11. The Agrarian Kitchen by Rodney Dunn
If you’re ever thinking of visiting Tasmania, make sure you book in for a cooking class at the Agrarian Kitchen. My Irishman and I have done their chacuterie course and another on cooking with fire and loved every minute. It also helps that Rodney is one of the nicest guys ever. Love his paddock to plate approach to cooking.
12. River Cottage Australia by Paul West
I’m a huge huge fan of Hugh Fearnley-Whittingstall and the original River Cottage series so I wasn’t sure how I would find an Australian version. Truth is I love it! The recipes tend to be your classics in a made-from-scratch way. If you’re looking for inspiration and new ideas you might not find them here. Although I have book marked the cheese making section to try one day.
13. The Blue Ducks Real Food by Mark Labrooy & Darren Robertson
My Irishman gave me a copy of the Blue Duck’s latest book for my birthday and I’ve loved everything I’ve made from it so far. The focus on real food is really refreshing. And I love that there’s a section devoted to fermented foods like sauerkraut and kimchi.
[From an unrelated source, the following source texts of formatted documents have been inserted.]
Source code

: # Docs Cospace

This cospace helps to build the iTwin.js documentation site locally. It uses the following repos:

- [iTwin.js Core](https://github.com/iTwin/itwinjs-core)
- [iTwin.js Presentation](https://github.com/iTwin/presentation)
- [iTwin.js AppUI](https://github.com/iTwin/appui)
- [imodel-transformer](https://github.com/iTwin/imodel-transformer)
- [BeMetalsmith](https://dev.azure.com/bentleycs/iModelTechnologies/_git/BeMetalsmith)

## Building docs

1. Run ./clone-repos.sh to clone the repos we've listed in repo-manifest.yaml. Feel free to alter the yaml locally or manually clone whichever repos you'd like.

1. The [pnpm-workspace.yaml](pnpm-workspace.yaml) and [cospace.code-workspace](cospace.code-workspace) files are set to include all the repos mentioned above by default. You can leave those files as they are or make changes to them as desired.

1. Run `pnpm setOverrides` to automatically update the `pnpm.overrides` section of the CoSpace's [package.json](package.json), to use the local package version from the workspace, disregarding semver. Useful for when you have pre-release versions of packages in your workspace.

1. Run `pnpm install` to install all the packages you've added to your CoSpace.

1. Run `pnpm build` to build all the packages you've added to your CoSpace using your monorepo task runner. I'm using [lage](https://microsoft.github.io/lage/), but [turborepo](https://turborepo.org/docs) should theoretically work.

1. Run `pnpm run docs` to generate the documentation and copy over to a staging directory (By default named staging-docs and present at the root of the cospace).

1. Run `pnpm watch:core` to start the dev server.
Looking for a delicious Christmas gift?
Since we’re talking cookbooks, I couldn’t not mention my own print book, 5 Ingredients 10 Minutes. It’s been a while since I’ve spoken about it but when I was in London in June I had coffee with my publisher and was very excited to learn that they had recently done a second print run!
Heidi’s Red Lentil Hummus
As much as I love playing around with different versions of hummus, AND as much as I adore red lentils, I can’t believe I hadn’t ever thought to put the two together. As soon as I read Heidi’s recipe I was itching to try it. While similar to hummus made from chickpeas, there’s a subtle difference in flavour. But the best part is it only takes a few minutes to cook the lentils unlike chickpeas which need soaking and long simmering. I might even go as far as to say this is my new go-to hummus recipe.
makes: about 3 cups
takes: 25 minutes
250g (9oz) red lentils
2/3 cup tahini
3-4 tablespoons lemon
2 cloves garlic, crushed
1. Bring a pot of water to the boil. Add lentils and simmer for 8-10 minutes or until just tender. Drain really well and allow to cool.
2. Whizz lentils, tahini, lemon and garlic in a food processor until really smooth. Give it a good 5 minutes.
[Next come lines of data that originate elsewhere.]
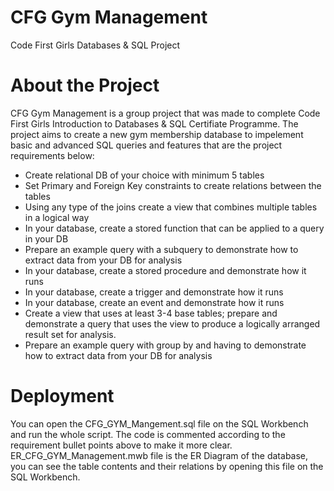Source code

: # CFG Gym Management
Code First Girls Databases &amp; SQL Project

# About the Project 
CFG Gym Management is a group project that was made to complete Code First Girls Introduction to Databases & SQL Certifiate Programme. The project aims to create a new gym membership database to impelement basic and advanced SQL queries and features that are the project requirements below:

- Create relational  DB of your choice with minimum 5 
tables
- Set  Primary  and  Foreign  Key  constraints  to  create 
relations between the tables
- Using  any  type  of  the  joins  create  a  view  that 
combines multiple tables in a logical way
- In your database, create a stored function that can be 
applied to a query in your DB
- Prepare  an  example  query  with  a  subquery  to 
demonstrate  how  to  extract  data  from  your  DB  for 
analysis 
- In  your  database,  create  a  stored  procedure 
and demonstrate how it runs
- In  your  database,  create  a  trigger  and 
demonstrate how it runs
- In  your  database,  create  an  event  and 
demonstrate how it runs
- Create  a  view  that  uses  at  least  3-4  base 
tables; prepare and demonstrate a query that 
uses the view to produce a logically arranged 
result set for analysis.
- Prepare an  example  query  with  group  by and 
having  to  demonstrate  how  to  extract  data 
from your DB for analysis

# Deployment
You can open the CFG_GYM_Mangement.sql file on the SQL Workbench and run the whole script. The code is commented according to the requirement bullet points above to make it more clear. ER_CFG_GYM_Management.mwb file is the ER Diagram of the database, you can see the table contents and their relations by opening this file on the SQL Workbench.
3. Taste and season generously with salt. Heidi calls for 3/4 teaspoon. If the hummus is too thick add a little water, whey or extra lemon. If too runny (like mine was) add more tahini. Whizz and taste again and adjust as needed until you’re happy.
4. Serve with a drizzle of extra virgin olive oil anywhere you’d normally serve chickpea hummus.
ps. And a BIG thanks for all the lovely comments and messages about my gestational diabetes diagnosis last week.
I really appreciate your kind thoughts. And the good news is, I’m actually finding it fascinating to be checking my blood sugar after every single meal. So enlightening to be putting my nutritional theories to the test on a day to day basis.